Latah is a curious mental state seemingly localised to Malaysia and Indonesia where a person gets wound-up to such a degree that they show an exaggerated startle response, are highly suggestible, and may produce unintentional tic-like behaviour sequences when prompted by others.
It has been discussed as rare exotica in the medical literature but owing to the wonders of the internet, there are now many videos of it on YouTube (welcome to the age of armchair anthropology).
The name is also used to refer to people who have a tendency to get into latah states, and other people may deliberately trigger latah behaviours in the person as a sort of usually good natured social teasing.
For example, this video has some friends indulging in some good natured joshing by getting one of their latah companions to do a whole range of daft actions through demonstration or suggestion. The latah seems compelled to comply, occasionally snapping out of it to implore them to ‘stop it!’.
There are many other examples online. Although the specific triggered behaviours vary, almost all have the element of good-natured group teasing.
The condition is described by Western psychiatry as a culture-bound syndrome as it is typically thought only to occur in Malaysian and Indonesian people although the medical literature has had an ongoing debate about whether other cultures have the same phenomenon under a different name.
This is from an article on culture bound syndromes from The Psychiatric Times:
This same physiology has been elaborated in a variety of societies that are unrelated either historically or culturally. Among the Ainu in Japan, the syndrome is called imu, and in a French-Canadian population in Maine it is called jumping. Thus, these syndromes are similar, but not identical, from society to society. This, of course, is true of the diagnostic entities described in DSM-IV as well. Like hyperstartling, sleep paralysis (a feeling of paralysis when either just falling asleep or waking up, sometimes accompanied by visual or audio hallucinations) has been elaborated into a culture-bound syndrome in a number of unrelated geographic locations. It is known as uqamairineq among the Yupik Eskimos and as old hag in parts of Newfoundland, Canada.
Anthropologists, who are much better at dealing with cultural variation without trying to shoehorn it into their familiar categories, have often loudly scoffed at the psychiatric definition of latah as a syndrome, suggesting it is just a defined social role of the local culture that has its own limits and and ‘rules’.
The latah can break social convention by swearing or acting the fool, but violence or sexual indecency rarely occur and would be frowned upon.
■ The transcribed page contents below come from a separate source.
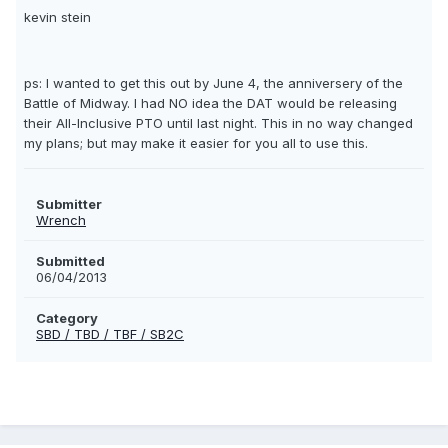
kevin stein
ps: I wanted to get this out by June 4, the anniversery of the
Battle of Midway. I had NO idea the DAT would be releasing
their All-Inclusive PTO until last night. This in no way changed
my plans; but may make it easier for you all to use this.
Submitter
Wrench
Submitted
06/04/2013
Category
SBD / TBD / TBF / SB2C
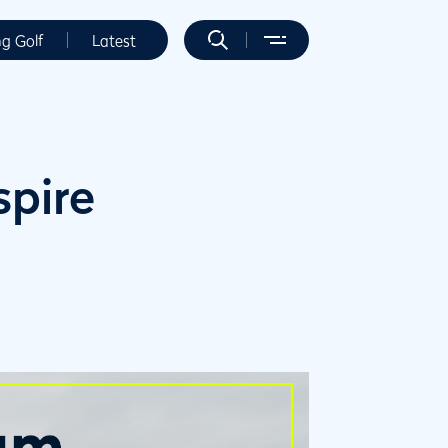
ng Golf
Latest
spire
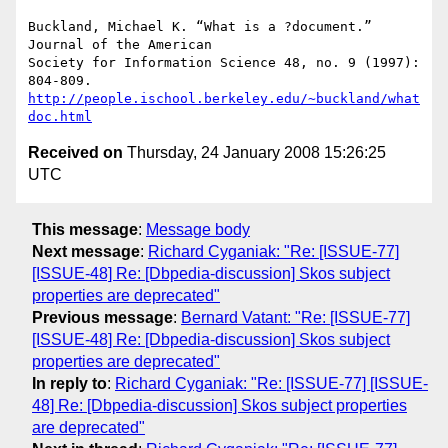
Buckland, Michael K. “What is a ?document.” 
Journal of the American  

Society for Information Science 48, no. 9 (1997): 
804-809.   
http://people.ischool.berkeley.edu/~buckland/what
doc.html
Received on
Thursday, 24 January 2008 15:26:25
UTC
This message
:
Message body
Next message
:
Richard Cyganiak: "Re: [ISSUE-77]
[ISSUE-48] Re: [Dbpedia-discussion] Skos subject
properties are deprecated"
Previous message
:
Bernard Vatant: "Re: [ISSUE-77]
[ISSUE-48] Re: [Dbpedia-discussion] Skos subject
properties are deprecated"
In reply to
:
Richard Cyganiak: "Re: [ISSUE-77] [ISSUE-
48] Re: [Dbpedia-discussion] Skos subject properties
are deprecated"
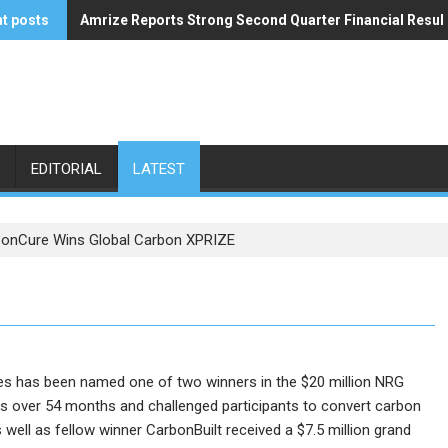
t posts
Amrize Reports Strong Second Quarter Financial Resul
ACA’s Summer Economic Forecast Predicts No Relief
EDITORIAL
LATEST
onCure Wins Global Carbon XPRIZE
s has been named one of two winners in the $20 million NRG
s over 54 months and challenged participants to convert carbon
well as fellow winner CarbonBuilt received a $7.5 million grand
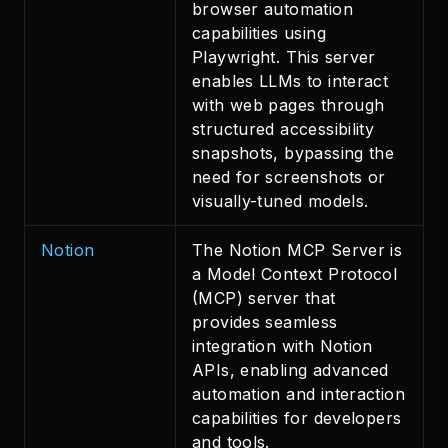
browser automation
capabilities using
Playwright. This server
enables LLMs to interact
with web pages through
structured accessibility
snapshots, bypassing the
need for screenshots or
visually-tuned models.
Notion
The Notion MCP Server is
a Model Context Protocol
(MCP) server that
provides seamless
integration with Notion
APIs, enabling advanced
automation and interaction
capabilities for developers
and tools.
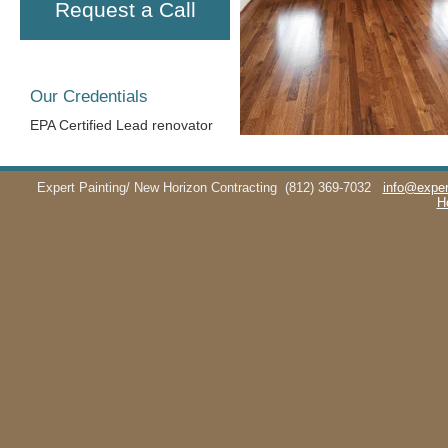
Request a Call
Our Credentials
EPA Certified Lead renovator
Expert Painting/ New Horizon Contracting
(812) 369-7032
info@exper
H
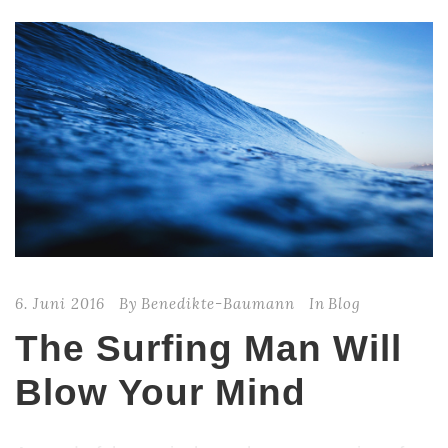
6. Juni 2016
By
Benedikte-Baumann
In
Blog
The Surfing Man Will
Blow Your Mind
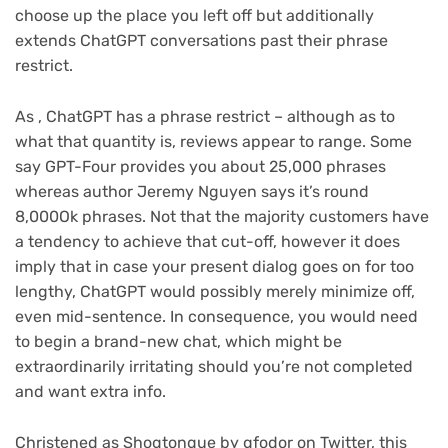
choose up the place you left off but additionally
extends ChatGPT conversations past their phrase
restrict.
As , ChatGPT has a phrase restrict – although as to
what that quantity is, reviews appear to range. Some
say GPT-Four provides you about 25,000 phrases
(opens
whereas author Jeremy Nguyen
says it’s round
in
8,000Ok phrases. Not that the majority customers have
new
a tendency to achieve that cut-off, however it does
tab)
imply that in case your present dialog goes on for too
lengthy, ChatGPT would possibly merely minimize off,
even mid-sentence. In consequence, you would need
to begin a brand-new chat, which might be
extraordinarily irritating should you’re not completed
and want extra info.
(opens
Christened as Shogtongue by gfodor
on Twitter, this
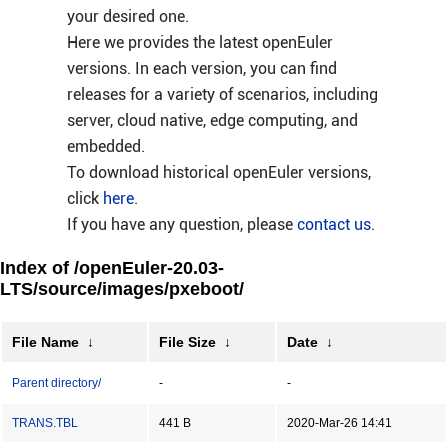
your desired one.
Here we provides the latest openEuler
versions. In each version, you can find
releases for a variety of scenarios, including
server, cloud native, edge computing, and
embedded.
To download historical openEuler versions,
click
here
.
If you have any question, please
contact us
.
Index of /openEuler-20.03-
LTS/source/images/pxeboot/
File Name
↓
File Size
↓
Date
↓
Parent directory/
-
-
TRANS.TBL
441 B
2020-Mar-26 14:41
In other words, it allows for socially sanctioned rule breaking while giving the person the justification of not being in control of their behaviour.
This is a common theme in society. Think about our ideas of a ‘wild night out’. Someone gets really drunk and flashes their arse at a passing bus – craaazy! Someone gets really drunk and flashes their cock at a bus – sex offender.
The ‘drunk’ reason doesn’t seem to excuse the latter quite so well, showing that there are limits to being ‘out of control’.
This doesn’t mean that we are fully in control either, it just means that all societies have established ways of allowing us to live on the boundaries (the liminal if you want the jargon).
From this perspective, Latah is a local example of a common human tendency.